TEXT BLOCK:
§

In a previous article (Common database deployment blockers and Continuous Delivery headaches), we looked at some of the technical reasons why databases often become undeployable over time, and how this becomes a blocker for Continuous Delivery. In this article, we’ll look at some of the factors driving the need for better deployability, and investigate the emerging pattern of microservices for building and deploying software.
Along the way, we’ll consider why and how we can apply some of the lessons from microservices to databases in order to improve deployability. In particular, we’ll see how the Eventual Consistency found in many microservices architectures could be applied to modern systems, avoiding the close coupling (and availability challenges) of Immediate Consistency. Finally, we’ll look at how Conway’s Law limits the shape of systems that teams can build, alongside some new (or rediscovered) ownership patterns, human factors, and team topologies that help to improve deployability in a Continuous Delivery context.
Factors Driving Deployability as a First-Class Concern
The ability to deploy new or changed functionality safely and rapidly to a Production environment – deployability – has become increasingly important since the emergence of commodity ‘cloud’ computing (virtualization combined with software-defined elastic infrastructure). There are plenty of common examples of where this is important – we might want to deploy a new application, a modified user journey, or a bug fix to a single feature. Regardless of the specific case, the crucial thing in late 2014 and beyond is that the change can be made independently and in an isolated way in order to avoid adversely affecting other applications and features, but without waiting for a large ‘regression test’ of all connected systems.
Speed, Feedback, and Security
This increased need for deployability is driven by several factors. First, startup businesses can now build a viable product, using new cloud technologies, to rival those of large incumbent players with staggering speed. Since it began to offer films over the internet using Amazon’s AWS cloud services, Netflix has grown to become a major competitor to both television companies and to the film industry. With software designed and built to work with the good and bad features of public cloud systems, companies like Netflix are able to innovate at speeds significantly higher than organisations relying on systems built for the pre-cloud age.

§

DATA LINES:
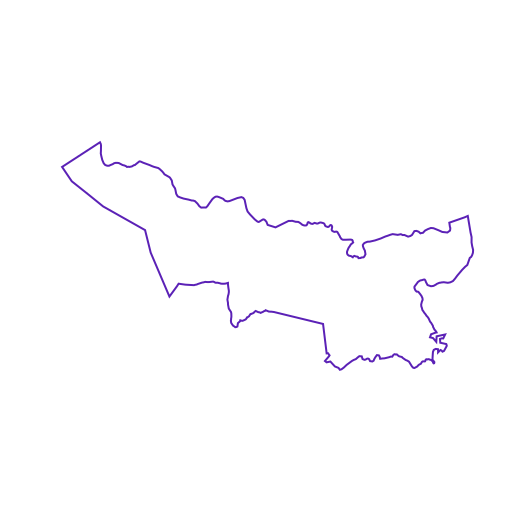 Zapotitlán de Méndez, Puebla, Mexico, rotated 194°
{"feature_id": "50627088B5409879857753", "entity_name": "Zapotitlán de Méndez", "entity_type": "district", "adm_level": 2, "iso_a3": "MEX", "parent_name": "Mexico", "parent_adm1": "Puebla", "projection": "equal_earth", "projection_center": [-97.699, 20.004], "detail": "fine", "context": "isolated", "style": "outline", "palette": "violet", "viewbox_px": 512, "rotation_deg": 194, "n_neighbors": 0, "source": "geoboundaries", "source_scale": "gbopen_adm2", "svg_char_len": 6005}
<svg xmlns="http://www.w3.org/2000/svg" viewBox="0 0 512 512"><g transform="rotate(194 256 256)"><path d="M49.2,214.7L49.3,215.4L50.1,216.6L56.2,216.4L57.4,220.0L55.9,221.0L54.4,221.3L53.5,225.6L61.3,221.8L60.3,216.3L64.4,219.2L67.5,219.2L67.2,222.4L63.2,225.1L62.3,225.5L62.7,226.0L64.0,227.1L65.1,227.8L65.9,228.8L67.0,230.0L67.5,231.1L70.0,233.6L71.2,234.4L73.3,237.1L74.3,238.0L75.2,238.7L76.1,239.2L77.2,240.3L79.2,241.8L80.4,243.0L81.0,243.4L81.5,243.9L82.5,245.8L83.4,247.1L84.0,248.9L84.0,252.0L83.7,253.7L84.3,255.4L85.1,256.4L85.6,257.1L87.3,258.6L89.8,260.5L90.7,260.5L91.5,260.3L92.7,261.0L93.6,261.9L94.6,263.4L94.8,264.7L93.0,268.9L92.7,269.8L91.5,271.2L90.7,272.0L89.2,272.7L87.9,273.5L87.1,273.9L86.6,273.9L85.8,273.3L84.7,271.7L82.5,269.3L78.9,269.0L76.8,269.8L76.0,270.4L74.4,271.9L73.9,272.6L72.1,274.0L71.3,274.5L70.4,274.8L69.7,275.2L67.4,276.0L63.4,276.4L61.2,277.4L59.7,278.6L58.8,279.4L57.4,282.2L55.9,285.8L52.6,292.5L50.5,296.1L48.8,298.4L48.1,305.9L47.0,307.2L46.5,309.1L46.3,311.6L46.8,314.4L48.6,317.8L50.1,321.2L51.4,326.5L53.5,330.7L60.2,346.1L62.9,344.0L76.5,335.1L74.8,331.0L74.5,330.7L74.1,329.6L73.9,327.6L76.0,325.1L81.1,324.4L84.9,325.1L90.5,325.9L93.1,325.5L95.7,323.7L98.1,321.6L99.6,318.9L101.9,317.9L102.0,317.8L104.0,318.9L106.3,319.2L108.3,318.5L109.7,314.2L111.0,312.8L113.1,311.6L117.1,312.3L118.7,311.8L120.7,312.2L123.6,310.8L128.7,310.3L130.8,309.1L133.3,307.4L135.1,306.3L139.3,303.1L144.3,299.9L149.0,297.5L151.3,296.8L153.4,295.3L154.4,294.2L155.0,292.5L154.5,291.2L153.3,289.4L151.7,287.6L150.2,284.2L150.8,281.6L151.4,280.7L153.5,280.0L153.9,279.4L156.0,278.7L156.8,279.7L157.5,279.9L159.0,279.7L160.6,279.9L161.3,279.3L161.7,278.5L161.8,278.2L163.8,278.9L165.9,278.8L166.9,279.2L167.3,279.4L168.0,280.1L168.5,281.2L168.7,282.2L168.6,283.4L168.3,285.4L168.0,286.8L167.5,287.9L166.8,290.2L165.3,292.1L164.7,293.4L165.2,292.9L165.6,293.4L165.9,294.2L166.2,294.5L166.5,294.8L167.4,294.9L168.3,294.8L173.9,293.2L175.6,292.8L177.1,293.1L177.8,293.7L178.9,294.6L179.4,295.4L182.8,298.9L183.3,299.1L184.1,299.1L185.6,298.4L186.3,298.4L187.3,298.6L188.2,298.9L188.7,299.4L189.0,300.0L189.1,302.6L189.8,303.7L190.3,304.1L191.1,304.1L191.4,303.9L192.1,302.6L192.7,301.8L193.6,301.5L195.8,301.8L196.4,302.3L197.1,303.4L197.9,304.0L198.9,304.2L201.2,304.2L202.1,303.9L203.3,303.0L203.7,302.6L204.1,302.4L204.7,302.2L207.2,302.3L208.1,301.5L208.5,301.1L209.0,300.8L210.2,300.7L211.1,300.8L211.8,301.2L212.6,301.3L213.1,301.6L213.6,301.4L213.9,301.0L214.0,299.2L214.4,298.1L214.9,297.7L216.5,297.3L218.0,297.4L218.7,297.5L219.6,298.0L222.0,299.0L223.4,299.3L225.7,298.8L229.4,298.9L231.2,298.3L232.9,297.9L244.0,288.5L252.2,289.0L254.3,291.9L255.1,292.3L255.7,292.9L257.3,293.4L258.3,293.0L261.3,289.9L262.0,289.6L263.3,289.9L266.2,291.3L271.9,294.9L274.9,297.1L276.9,300.1L280.6,307.7L282.4,309.3L284.4,309.6L288.0,307.8L295.0,302.9L296.8,302.1L299.1,302.1L300.4,302.7L301.6,303.5L304.0,303.9L306.2,304.2L307.8,304.3L309.3,303.9L310.2,303.2L311.2,302.0L312.1,300.6L313.9,296.1L315.3,292.4L316.3,290.9L318.2,290.5L320.9,289.7L323.0,290.6L325.5,292.7L328.6,294.5L330.6,294.6L331.8,294.3L335.0,294.4L340.2,294.2L343.9,294.5L346.3,294.9L347.5,296.0L348.5,297.1L350.1,300.5L350.9,302.0L353.0,303.9L354.3,305.2L356.0,308.9L358.0,310.8L358.6,311.3L359.3,311.6L364.6,313.1L365.6,314.0L367.5,315.4L370.6,317.1L372.1,317.7L376.4,317.8L378.4,318.0L381.3,318.5L388.0,319.2L390.7,319.7L391.7,319.7L392.2,319.4L395.6,314.9L396.4,314.6L398.1,312.9L399.1,312.4L400.4,311.8L401.1,311.8L402.8,311.2L403.5,311.6L405.4,312.0L407.5,312.0L411.6,313.0L413.2,312.8L414.8,312.4L416.1,311.7L417.2,310.5L419.0,309.2L420.5,308.0L422.3,307.6L424.3,307.8L426.2,309.1L428.4,312.0L430.5,316.0L431.4,317.9L431.9,320.5L433.1,325.7L433.7,327.1L434.9,328.6L465.7,295.5L452.8,283.9L433.7,275.2L416.3,267.1L369.9,254.3L359.0,233.8L330.2,195.7L325.3,207.7L324.4,210.4L317.6,211.1L309.1,212.7L308.5,213.1L306.6,214.0L305.6,214.8L301.8,217.2L300.8,217.6L299.0,218.6L297.6,218.8L295.1,219.4L291.4,220.8L289.9,220.6L289.2,220.3L288.7,220.3L286.7,220.8L284.5,220.8L283.2,220.7L280.8,221.2L279.6,221.6L278.6,222.0L276.7,223.1L276.3,221.6L275.2,218.7L273.9,215.6L273.6,214.3L273.4,212.3L273.5,210.5L273.2,206.8L273.0,206.3L272.2,204.5L271.9,203.9L271.4,202.1L270.2,199.5L269.7,198.4L266.7,195.6L266.1,194.4L265.3,191.6L265.1,190.5L265.0,189.2L264.8,188.2L264.7,187.1L263.9,185.1L262.4,183.7L261.1,182.7L260.2,182.5L258.9,181.9L257.7,182.4L257.0,183.1L257.3,186.5L255.7,188.8L255.7,189.8L254.0,189.7L253.3,189.9L251.6,191.2L250.6,192.1L250.0,193.4L250.0,194.1L249.4,194.5L248.2,195.8L247.4,198.2L247.1,198.5L246.4,198.7L245.8,199.3L245.1,199.7L244.5,200.3L243.9,201.5L243.0,202.6L240.5,202.1L239.2,202.1L238.8,202.2L237.8,201.9L235.6,203.6L234.8,204.5L234.0,204.9L233.6,205.7L230.0,205.2L227.5,205.7L225.0,206.0L174.5,206.3L163.9,178.6L162.7,179.1L160.6,177.4L161.0,176.2L163.7,170.8L161.8,169.9L158.3,171.6L152.7,167.9L148.9,167.4L147.1,165.9L145.6,166.8L143.8,169.0L141.7,172.3L137.5,177.4L136.0,178.8L134.2,180.1L132.6,182.4L131.5,183.8L129.1,184.2L127.7,181.8L125.7,181.5L124.6,182.0L123.7,183.0L122.6,183.6L121.3,183.3L119.9,181.6L117.6,181.8L116.6,182.8L116.2,185.1L115.6,187.0L114.7,189.1L112.7,189.3L111.6,188.1L110.7,186.3L108.2,187.3L106.8,187.7L105.6,188.3L103.1,189.6L102.0,190.2L100.9,191.0L99.4,191.3L99.1,192.4L98.7,193.3L98.1,194.0L97.6,194.3L96.6,194.2L95.6,194.6L93.5,193.5L92.7,193.3L90.0,193.3L89.2,192.7L85.6,191.3L84.0,191.1L82.0,190.5L78.0,186.6L76.4,185.6L75.3,185.6L74.4,186.3L73.9,186.8L72.8,187.8L72.1,189.2L71.5,190.0L69.9,191.4L69.6,192.7L69.2,193.6L68.5,194.2L67.2,194.4L66.5,194.7L66.3,195.4L66.3,196.3L66.0,196.8L65.5,197.1L64.9,197.0L64.1,197.5L63.2,197.7L62.6,197.5L61.4,197.5L60.7,197.4L60.0,196.9L59.2,196.7L58.5,195.6L58.0,195.0L57.6,194.8L57.2,195.1L57.2,195.9L57.4,196.4L59.7,198.1L60.8,203.9L61.1,205.8L60.8,207.9L59.2,209.3L56.9,209.6L56.1,207.1L56.0,206.6L54.3,209.4L53.2,209.2L51.9,208.3L50.6,209.4L49.2,214.7Z" fill="none" stroke="#5b21b6" stroke-width="2"/></g></svg>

§

WHAT YOU WILL DO:
**a.** From the article on database deployability, list the examples it gives of changes one might want to deploy.
**b.** Write a continuation of the article on database deployability, starting after its last sentence.

IN RESPONSE:
**a.**
- a new application
- a modified user journey
- a bug fix to a single feature

**b.**
A second reason why deployability is now seen as hugely important is that if software systems are easier to deploy, deployments will happen more frequently and so more feedback will be available to development and operations teams. Faster feedback allows for more timely and rapid improvements, responding to sudden changes in the market or user base.
Faster feedback in turn provides an improved understanding of how the software really works for teams involved, a third driver for good deployability. Modern software systems – which are increasingly distributed, asynchronous, and complex – are often not possible to understand fully prior to deployment, and their behaviour is understood only by observation in Production.
Finally, an ability to deploy changes rapidly is essential to defend against serious security vulnerabilities such as Heartbleed and Shellshock in core libraries, or platform vulnerabilities such as SQL injection in Drupal 7. Waiting for a 2-week regression test cycle is simply not acceptable in these cases, but nor is manual patching of hundreds of servers: changes must be deployed using automation, driven from pre-tested scripts.
In short, organisations must value highly the need for change in modern software systems, and design systems that are amenable to rapid, regular, repeatable, and reliable change – an approach characterised as Continuous Delivery by Jez Humble and Dave Farley in their 2010 book of the same name.
What Are Microservices and Why Are They Becoming More Widespread?
The use of ‘microservices’ architectural pattern to compose modern software systems is one response to the need for software that can be easily changed. The microservices style separates a software application into a number of discrete services, each providing an API, and each with its own store or view of data that it needs. Centralised data stores of the traditional RDBMS form are typically replaced with local data stores, and either a central asynchronous publish-subscribe event store, or an eventually-consistent data store based on NoSQL ‘document’ or column databases (or both). These non-relational technologies and data update schemes decouple the different services both temporally and in terms of data schemas, while allowing them to be composed to make larger workflows.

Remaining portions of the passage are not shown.